Ma, come avvenuto in occasione delle battute d’arresto con Milano e Venezia, la Betaland non ha sbragato e se l’è giocata sino alla fine, restando a poca distanza da un avversario che ha mandato sei uomini in doppia cifra e confermando che, ad ogni estate, la società bianconera riesce a trovare gli elementi giusti per stare ai piani alti della classifica. Di più l’Orlandina non poteva fare, alla fine resta la soddisfazione per un record di Bruno Fitipaldo. Dopo la gara-monstre con Torino, ed osservato speciale nella difesa preparata da coach Buscaglia, il play uruguaiano non ha inciso in fase realizzativa (7 punti in mezzora e 2/6 da oltre l’arco) ma ha giocato di più per la squadra, in particolare per Delas che ne ha beneficiato con 19 punti personali. Infatti i 13 assist smazzati da Fitipaldo in una singola gara costituiscono il record stagionale: quello assoluto rimangono i 16 assist realizzati nell’ordine da Tony Kukoc (Benetton Treviso, 1992/93), Marques Green (Scandone Avellino, 2007/08), Dee Brown (Avellino 2009/10) e Ronald Moore (Pistoia nella scorsa stagione). La prestazione di Fitipaldo si piazza all’undicesimo posto assoluto del campionato italiano. Grande anche la prova di Delas.

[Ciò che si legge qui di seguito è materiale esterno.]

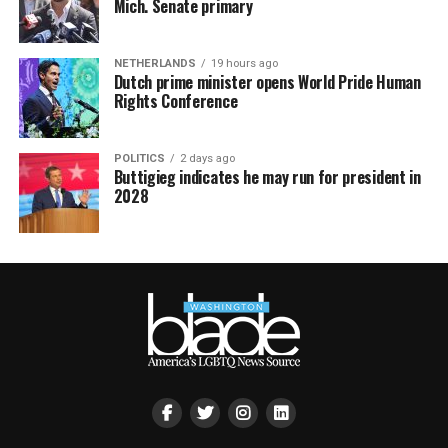
Mich. Senate primary
NETHERLANDS
19 hours ago
Dutch prime minister opens World Pride Human
Rights Conference
POLITICS
2 days ago
Buttigieg indicates he may run for president in
2028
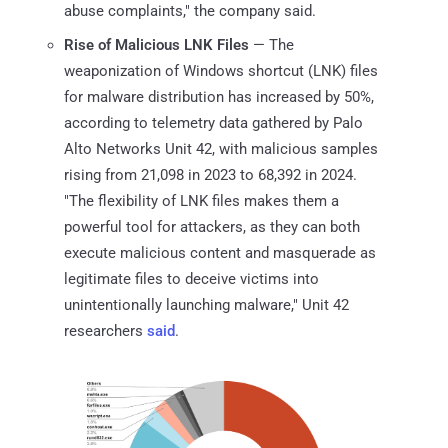
abuse complaints," the company said.
Rise of Malicious LNK Files
— The
weaponization of Windows shortcut (LNK) files
for malware distribution has increased by 50%,
according to telemetry data gathered by Palo
Alto Networks Unit 42, with malicious samples
rising from 21,098 in 2023 to 68,392 in 2024.
"The flexibility of LNK files makes them a
powerful tool for attackers, as they can both
execute malicious content and masquerade as
legitimate files to deceive victims into
unintentionally launching malware," Unit 42
researchers
said
.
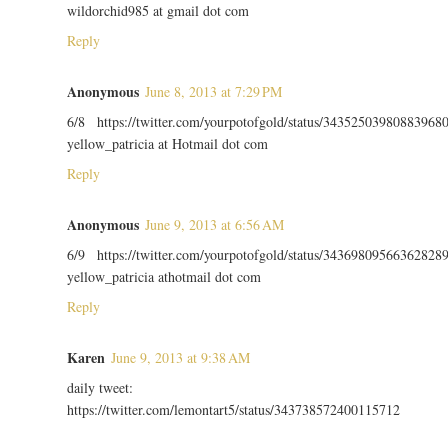
wildorchid985 at gmail dot com
Reply
Anonymous
June 8, 2013 at 7:29 PM
6/8 https://twitter.com/yourpotofgold/status/34352503980883968
yellow_patricia at Hotmail dot com
Reply
Anonymous
June 9, 2013 at 6:56 AM
6/9 https://twitter.com/yourpotofgold/status/34369809566362828
yellow_patricia athotmail dot com
Reply
Karen
June 9, 2013 at 9:38 AM
daily tweet:
https://twitter.com/lemontart5/status/343738572400115712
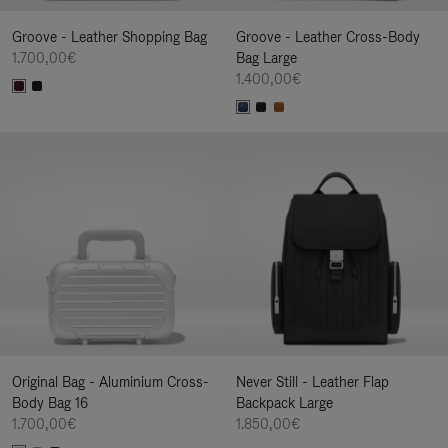
Groove - Leather Shopping Bag
Groove - Leather Cross-Body
1.700,00€
Bag Large
1.400,00€
Original Bag - Aluminium Cross-
Never Still - Leather Flap
Body Bag 16
Backpack Large
1.700,00€
1.850,00€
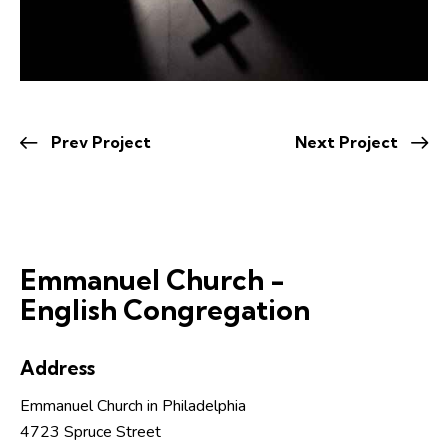
Prev Project
Next Project
Emmanuel Church -
English Congregation
Address
Emmanuel Church in Philadelphia
4723 Spruce Street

Dopo la giornata di riposo di ieri, coniugata al lungo viaggio di ritorno, oggi si riprende con Cantù all’orizzonte. E innegabile che, con un bilancio di 1-3 (che ci poteva stare, vista il complicato calendario iniziale), il ritorno a casa domenica prossima deve coincidere con una vittoria per riprendere fiato e morale e salire in classifica. Nel frattempo il direttore sportivo Giuseppe Sindoni segue costantemente il mercato perché è parso evidente che il grave infortunio di Berzins (probabilmente sarà operato in questa settimana) abbia tolto una rotazione pesante nell’arco degli esterni che non sempre un Diener in ripresa al “Pala Trento”, Stojanovic e Perl, possono colmare da soli davanti ai due play Fitipaldo e Laquintana. È sempre un “rumors” ma intanto anche a Pesaro non sono soddisfatti delle prime uscite di Simas Jasaitis. Domenica, nella indecifrabile sconfitta interna della Vuelle contro Avellino con un punteggio minimo quasi da record (55-60), l’ala lituana ha giocato appena 16 minuti, pur partendo nello “startingfive”, realizzando appena 3 punti, frutto di una tripla (su quattro tentativi), comunque importante in un momento topico del match. Le notizie che arrivano da Pesaro non sono confortanti per l’ex ala del-l’Orlandina, da lui ci si attendeva di più e, pare, che non sia al meglio della condizione dopo l’intervento chirurgico al quale si è sottoposto in Finlandia, ad inizio estate, a spese dell’Orlandina. Può esserci un clamoroso ritorno? Bocche cucite dalla sede sociale di via Beppe Alfano anche se un pensiero è stato fatto perché uno Jasaitis rigenerato e voglioso di tornare a Capo d’Orlando potrebbe rappresentare un colpo importante accanto a Diener.